▶ _Extract_:

┏━━

The preferable approach is to use grants as "seed money" to pilot promising practices or demonstrate effectiveness of program strategies, and then identify permanent funding for the most effective programs. However, as key public health priorities are not funded with ongoing dollars, we use grants as a stop-gap measure to fill funding gaps.

Examples of core work funded through grants include:

  • Asthma: Asthma affects 1 in 20 children and almost 1 in 10 adults in King County. Public Health houses a national award winning asthma program. Multiple regions follow and replicate our programming based on the solid evidence base that was built here. The program began in 1997 with support from 9 consecutive research and program grants. The current $3.4 million Patient-Centered Outcomes Research Institute (PCORI) grant began in July 2014 and will end July 2017. The project seeks to expand the evidence base on strategies and interventions aimed at improving asthma outcomes among low-income patients with uncontrolled asthma. This includes strategies such as home visits by community health workers (CHWs); clinical quality improvement to include guideline practices and routine asthma follow-up; and the use of novel communication pathways that reach across care teams and assures that the managed care plans, providers, and CHWs are working from the same asthma care plan. The service model overcome standard barrier with participation by the hardest to reach populations and those not easily engaged in the healthcare system. We will lose the entire asthma program if we do not have other new sources of funding. Asthma is a key health issue for families in many communities.

┗━━

▶ _Data excerpts_:

┏━━

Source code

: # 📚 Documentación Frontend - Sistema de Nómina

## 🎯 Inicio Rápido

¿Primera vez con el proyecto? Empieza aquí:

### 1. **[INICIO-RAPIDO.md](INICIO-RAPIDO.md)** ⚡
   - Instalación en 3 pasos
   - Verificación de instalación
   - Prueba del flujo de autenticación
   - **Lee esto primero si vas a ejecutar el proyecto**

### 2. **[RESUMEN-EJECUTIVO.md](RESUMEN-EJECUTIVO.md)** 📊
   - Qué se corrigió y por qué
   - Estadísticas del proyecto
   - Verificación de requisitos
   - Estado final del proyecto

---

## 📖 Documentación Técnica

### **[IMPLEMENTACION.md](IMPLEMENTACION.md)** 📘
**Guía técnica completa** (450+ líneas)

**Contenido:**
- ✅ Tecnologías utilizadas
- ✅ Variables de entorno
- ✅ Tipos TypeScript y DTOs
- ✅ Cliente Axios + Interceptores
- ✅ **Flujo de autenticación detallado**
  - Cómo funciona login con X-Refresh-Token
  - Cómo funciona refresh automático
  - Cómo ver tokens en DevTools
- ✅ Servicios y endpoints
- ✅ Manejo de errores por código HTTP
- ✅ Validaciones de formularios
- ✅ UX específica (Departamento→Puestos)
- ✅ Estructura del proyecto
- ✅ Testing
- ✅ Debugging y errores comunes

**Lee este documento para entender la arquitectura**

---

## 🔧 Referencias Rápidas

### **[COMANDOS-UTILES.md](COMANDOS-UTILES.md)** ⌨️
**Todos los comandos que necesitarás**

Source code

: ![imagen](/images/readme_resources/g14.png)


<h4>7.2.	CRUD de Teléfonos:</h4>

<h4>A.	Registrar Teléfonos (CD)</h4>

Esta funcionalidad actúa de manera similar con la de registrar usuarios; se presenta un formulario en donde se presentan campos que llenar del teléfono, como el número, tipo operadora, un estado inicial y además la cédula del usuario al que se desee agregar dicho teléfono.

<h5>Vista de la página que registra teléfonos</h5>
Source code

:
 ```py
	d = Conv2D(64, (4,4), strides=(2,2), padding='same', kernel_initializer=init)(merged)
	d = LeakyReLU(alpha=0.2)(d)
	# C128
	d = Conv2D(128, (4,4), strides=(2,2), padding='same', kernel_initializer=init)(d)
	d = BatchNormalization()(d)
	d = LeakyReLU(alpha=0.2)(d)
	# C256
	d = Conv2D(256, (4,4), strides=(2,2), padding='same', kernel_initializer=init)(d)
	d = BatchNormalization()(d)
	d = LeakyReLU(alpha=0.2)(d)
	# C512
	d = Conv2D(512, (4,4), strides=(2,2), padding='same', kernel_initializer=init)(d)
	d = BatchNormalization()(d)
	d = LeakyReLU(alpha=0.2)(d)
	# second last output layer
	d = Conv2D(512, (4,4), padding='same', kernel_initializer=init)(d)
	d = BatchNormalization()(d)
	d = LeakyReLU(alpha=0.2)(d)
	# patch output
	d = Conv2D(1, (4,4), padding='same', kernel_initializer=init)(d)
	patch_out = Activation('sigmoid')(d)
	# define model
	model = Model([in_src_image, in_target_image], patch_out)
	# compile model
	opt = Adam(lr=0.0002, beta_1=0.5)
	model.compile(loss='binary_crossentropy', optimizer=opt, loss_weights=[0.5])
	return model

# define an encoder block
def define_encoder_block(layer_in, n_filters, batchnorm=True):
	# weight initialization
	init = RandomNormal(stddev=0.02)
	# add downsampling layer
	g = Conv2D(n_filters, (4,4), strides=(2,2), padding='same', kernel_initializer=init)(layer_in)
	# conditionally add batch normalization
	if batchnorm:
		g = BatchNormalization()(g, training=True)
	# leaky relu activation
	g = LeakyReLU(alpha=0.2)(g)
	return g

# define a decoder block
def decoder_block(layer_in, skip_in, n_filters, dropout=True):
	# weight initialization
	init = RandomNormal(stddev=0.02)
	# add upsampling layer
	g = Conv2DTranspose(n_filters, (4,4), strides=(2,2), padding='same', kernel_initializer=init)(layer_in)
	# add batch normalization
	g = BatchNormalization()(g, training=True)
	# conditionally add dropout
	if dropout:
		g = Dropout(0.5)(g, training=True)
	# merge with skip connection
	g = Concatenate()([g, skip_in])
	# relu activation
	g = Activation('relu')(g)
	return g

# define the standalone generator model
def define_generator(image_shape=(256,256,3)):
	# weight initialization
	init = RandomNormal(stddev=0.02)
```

┗━━

▶ _Work to complete_: Write the next part of the text on grant-funded public health work, picking up right after its final sentence.

▶ _Result of this exercise_:
  • The Partnerships to Improve Community Health (PICH) grant: Tobacco use, obesity and poor nutrition are leading causes of preventable, premature death. The bulk of our work to address these health risks relies on an $8 million three year (expiring in 2017) Centers for Disease Control and Prevention (CDC) year grant that funds collaboration among Public Health, Seattle Children's Hospital, the Healthy King County Coalition, and over 25 community partner organizations to address these leading causes of preventable, premature death. It's the third competitive CDC grant awarded in King County on these topic areas in six years. While the funding has led to improved outcomes in these foundational public health services, each grant requires significant investment in grant writing, start-up time including hiring of new staff and development of community contracts. Funds are unpredictable from year to year, as CDC's budget swings with the tide of the federal budget.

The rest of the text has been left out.